Since this is an “informal” summit, there will be no joint communiques or agreements on Saturday, just like last year.

New Delhi: Even as Pakistan Prime Minister Imran Khan tours Beijing just ahead of India-China informal summit, Prime Minister Narendra Modi may outline New Delhi’s position on the changed status of Kashmir, but only if Chinese President Xi Jinping brings it up himself, Indian officials asserted on Wednesday.

The formal announcement of the informal summit’s second edition was made on October 9 morning, in both Delhi and Beijing.

The Ministry of External Affairs stated that the Chinese president will be visiting Chennai on October 11 and 12. This meeting – their third since May this year – would “provide an opportunity for the two leaders to continue their discussions on overarching issues of bilateral, regional and global importance and to exchange views on deepening India-China Closer Development Partnership”.

In Beijing, foreign ministry spokesperson Hua Chinying issued a one-line notice that President Xi will visit India and Nepal from October 11 to 13.

The Pakistani prime minister’s official visit to China began on Tuesday, with Premier Li Keqiang promising to support Pakistan in “safeguarding its independent sovereignty and territorial integrity, and legitimate rights and interests”.

Li stated that there are “no strings” attached to our relationship, but added that “it is not targeted at any third party”.

Indian government sources, however, played down the significance of the timing of Khan’s Beijing visit.
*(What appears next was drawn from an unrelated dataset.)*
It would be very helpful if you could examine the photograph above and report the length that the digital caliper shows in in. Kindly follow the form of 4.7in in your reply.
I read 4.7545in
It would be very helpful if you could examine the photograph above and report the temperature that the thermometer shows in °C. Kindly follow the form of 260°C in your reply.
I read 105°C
Asserting that it wasn’t a re-hyphenation of India and Pakistan, they claimed that the Pakistani prime minister’s trip is “not a matter of concern for us”. “Our summit is beyond one issue,” they said.

Beijing had objected to India’s carving out of a separate union territory of Ladakh from Jammu and Kashmir as it would “impede China’s sovereignty”. China claims sections of Ladakh as part of the ongoing boundary dispute with India. New Delhi had snubbed China by saying it doesn’t expect other countries to comment on internal affairs.
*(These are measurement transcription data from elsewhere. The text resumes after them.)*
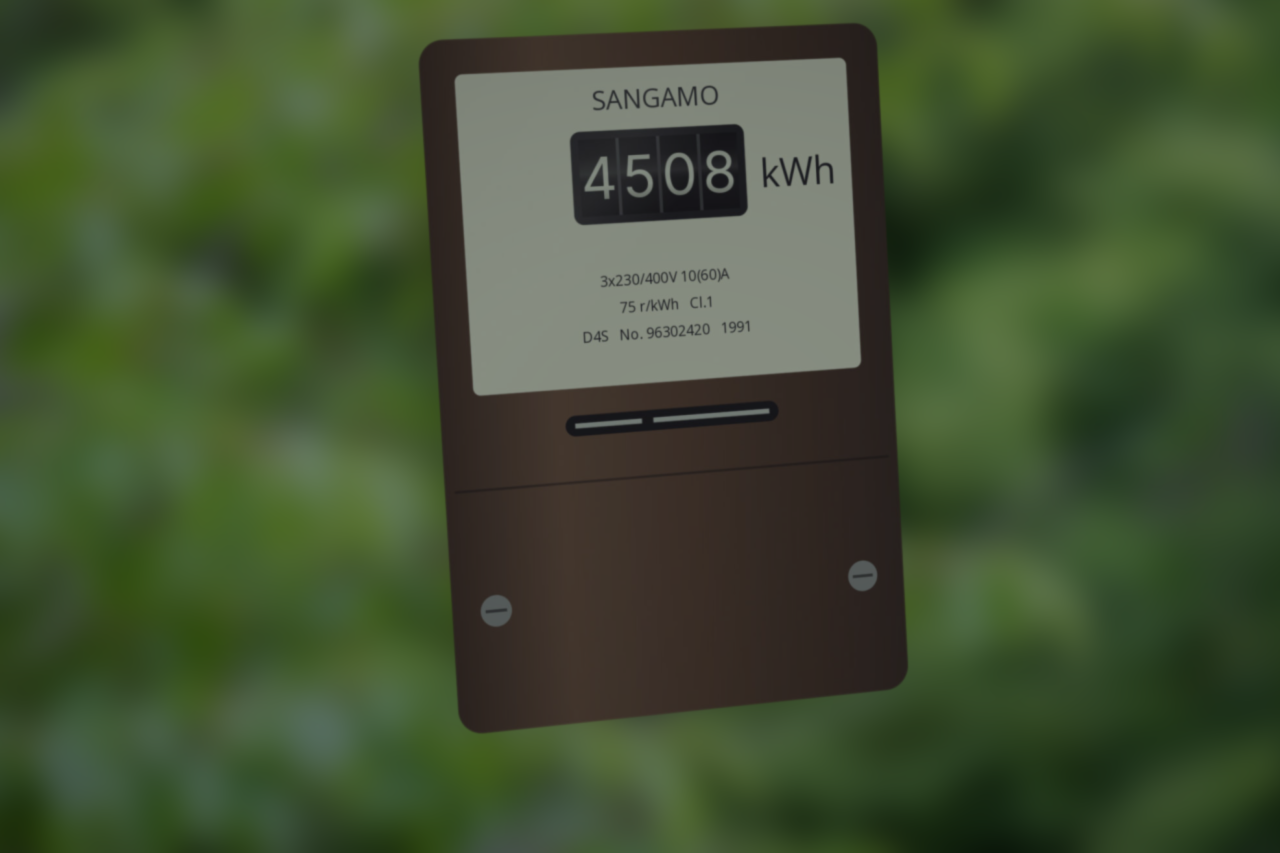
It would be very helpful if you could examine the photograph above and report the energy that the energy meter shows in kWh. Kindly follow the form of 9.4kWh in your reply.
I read 4508kWh
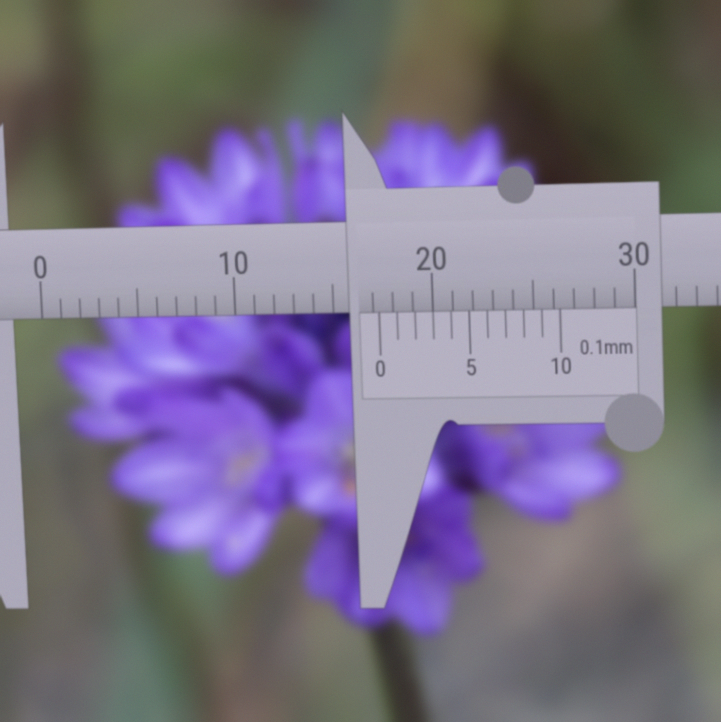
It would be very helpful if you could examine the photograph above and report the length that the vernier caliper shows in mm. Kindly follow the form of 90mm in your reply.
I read 17.3mm
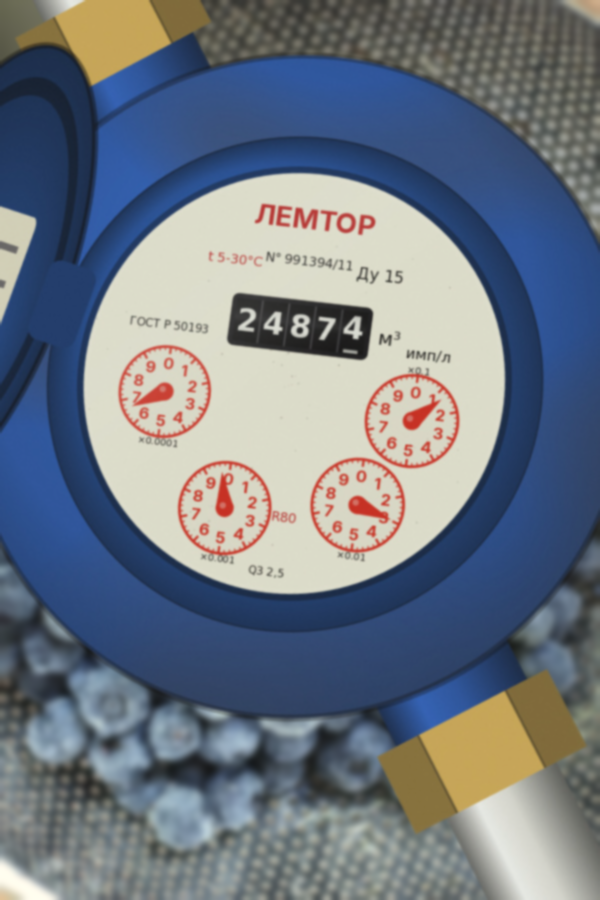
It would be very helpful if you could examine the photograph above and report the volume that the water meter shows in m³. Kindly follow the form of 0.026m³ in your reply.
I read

Indian external affairs minister S. Jaishankar visited Beijing on August 11, but that was not enough to stop China from pushing for a discussion on Kashmir at the United Nations Security Council. The US-France axis ensured that the discussion was held behind closed doors and no press communique was issued after its conclusion.

Ahead of the informal summit, sources asserted that India will not bring up Article 370 on its own.
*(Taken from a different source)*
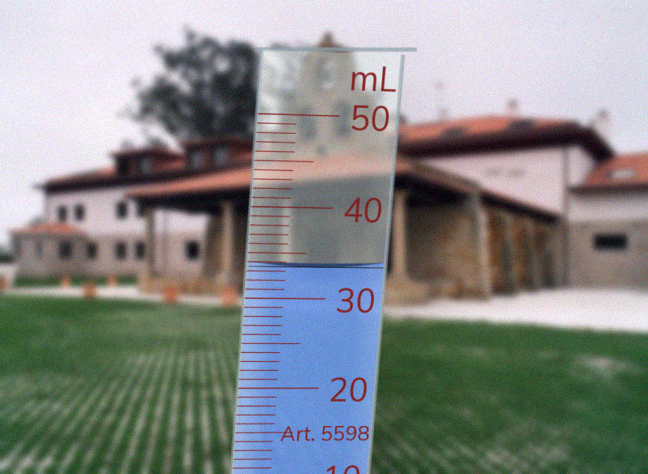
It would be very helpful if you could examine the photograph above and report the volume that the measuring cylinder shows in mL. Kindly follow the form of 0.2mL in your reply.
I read 33.5mL
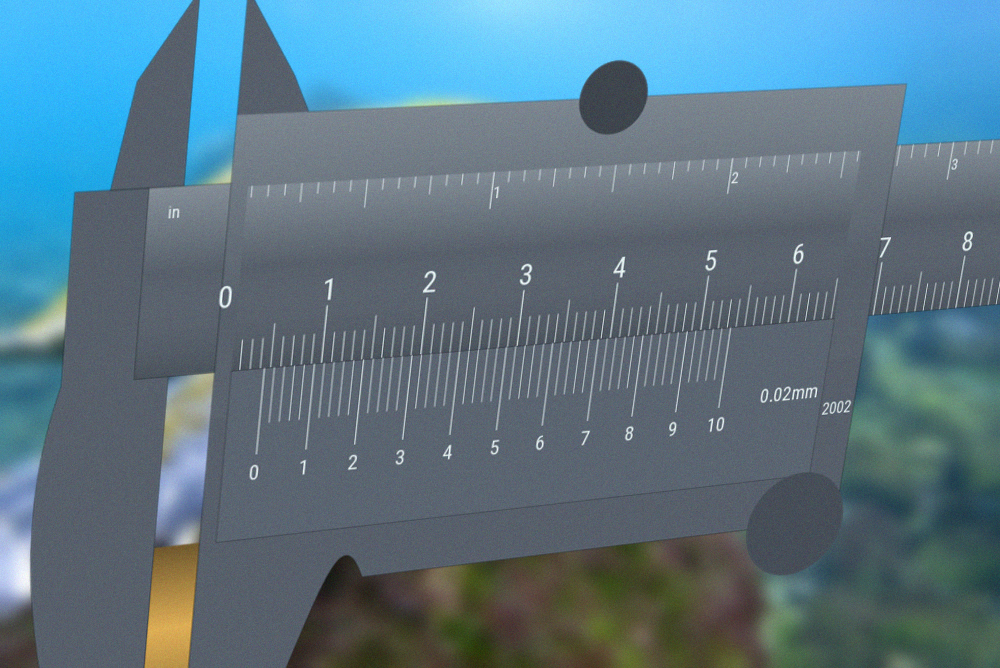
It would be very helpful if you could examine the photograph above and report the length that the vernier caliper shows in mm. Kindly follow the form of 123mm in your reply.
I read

“On Article 370, irrespective of whichever country, we have made it clear that matters related to constitution is sovereign. So, having a discussion does not arise.”

However, if the Chinese visitor brings up the topic, India would be glad to explain. “But if President Xi wants a better understanding, then it can be taken up.”

Since this is an “informal” summit, there will be no joint communiques or agreements on Saturday, just like last year.

Instead, there will be a “unstructured’ dialogue, where both countries are likely to raise their national priorities.

Also read: What Does China Expect from Modi 2.0?

At the first summit in April 2018, the two leaders had given “strategic guidance” to their militaries to improve communication and implement various confidence-building measures (CBMs). The decision to hold an informal summit was, of course, an outcome of the normalisation of relations following tensions over a stand-off between the Indian and Chinese armies in Bhutan’s Doklam area.

Indian sources indicated that the two leaders could discuss additional CBMs on Saturday. This was also a sense from the first summit, when the two sides had talked about reviewing the efficacy of the border agreements. “Many of the agreements were signed in the early 90s, when many of the current technology had not been invented.”

But no announcements of new CBMs will be made this time; they will rather be pushed to a future date.

Sources added that India will bring up the subject of combatting terrorism, which is a pet subject for New Delhi.

China is the current chair of the international watchdog on money-laundering and terrorist financing, Financial Action Task Force (FATF), which will decide Pakistan’s compliance on standards in the next plenary meeting in Paris next week. However, sources did not expect India to include FATF in the limited period of talks, as it was a very technical subject.

Trade and the Regional Comprehensive Economic Partnership will also be on the table, with Indian officials continuing to be concerned with the deficit and market access. “We need to see how China is willing to move so that we can accommodate them too.”

With 2020 marking 70 years of diplomatic relations, India and China are also likely to soon firm up a calendar to promote people-to-people exchanges.